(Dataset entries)
- - - - -
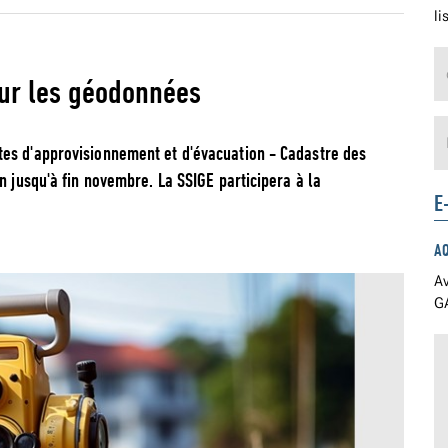
li
sur les géodonnées
es d'approvisionnement et d'évacuation - Cadastre des
n jusqu'à fin novembre. La SSIGE participera à la
E
A
Av
GA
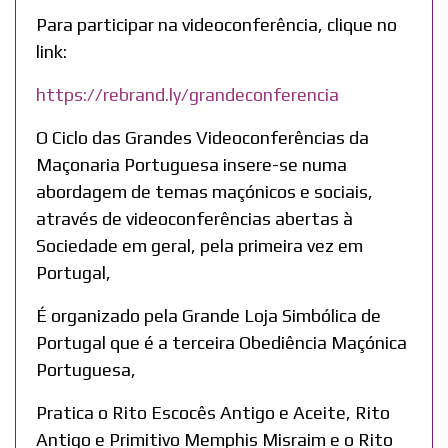
Para participar na videoconferência, clique no
link:
https://rebrand.ly/grandeconferencia
O Ciclo das Grandes Videoconferências da
Maçonaria Portuguesa insere-se numa
abordagem de temas maçónicos e sociais,
através de videoconferências abertas à
Sociedade em geral, pela primeira vez em
Portugal,
É organizado pela Grande Loja Simbólica de
Portugal que é a terceira Obediência Maçónica
Portuguesa,
Pratica o Rito Escocês Antigo e Aceite, Rito
Antigo e Primitivo Memphis Misraim e o Rito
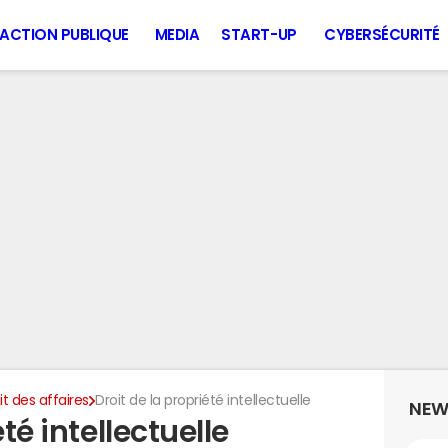
ACTION PUBLIQUE
MEDIA
START-UP
CYBERSÉCURITÉ
it des affaires
Droit de la propriété intellectuelle
NEW
té intellectuelle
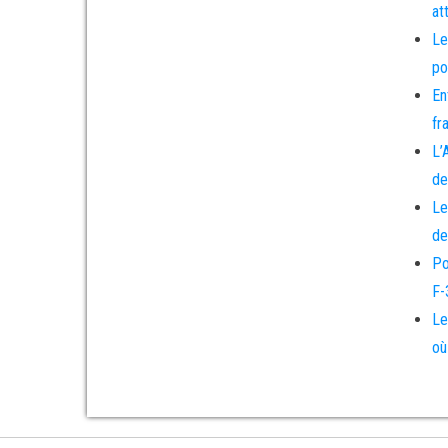
at
Le
po
En
fr
L’
de
Le
de
Po
F-
Le
où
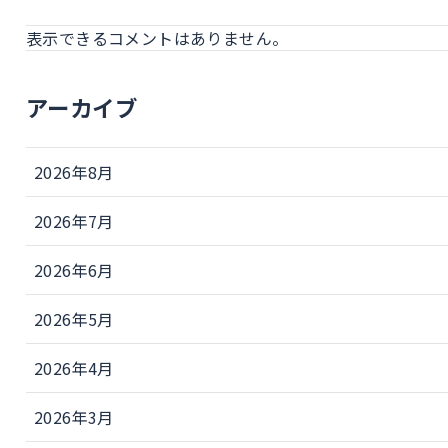
表示できるコメントはありません。
アーカイブ
2026年8月
2026年7月
2026年6月
2026年5月
2026年4月
2026年3月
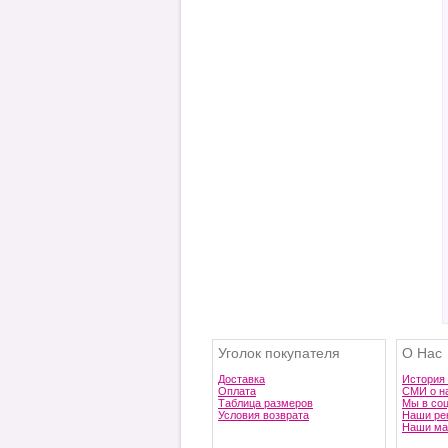
Уголок покупателя
О Нас
Доставка
История
Оплата
СМИ о н
Таблица размеров
Мы в со
Условия возврата
Наши ре
Наши ма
- - - - -
=== WORK REQUEST ===
Beginning at the line that holds "Таблица размеров", reproduce the lines exactly up to and including the final line of the entries.

=== RESPONSE BELOW ===
Таблица размеров
Мы в со
Условия возврата
Наши ре
Наши ма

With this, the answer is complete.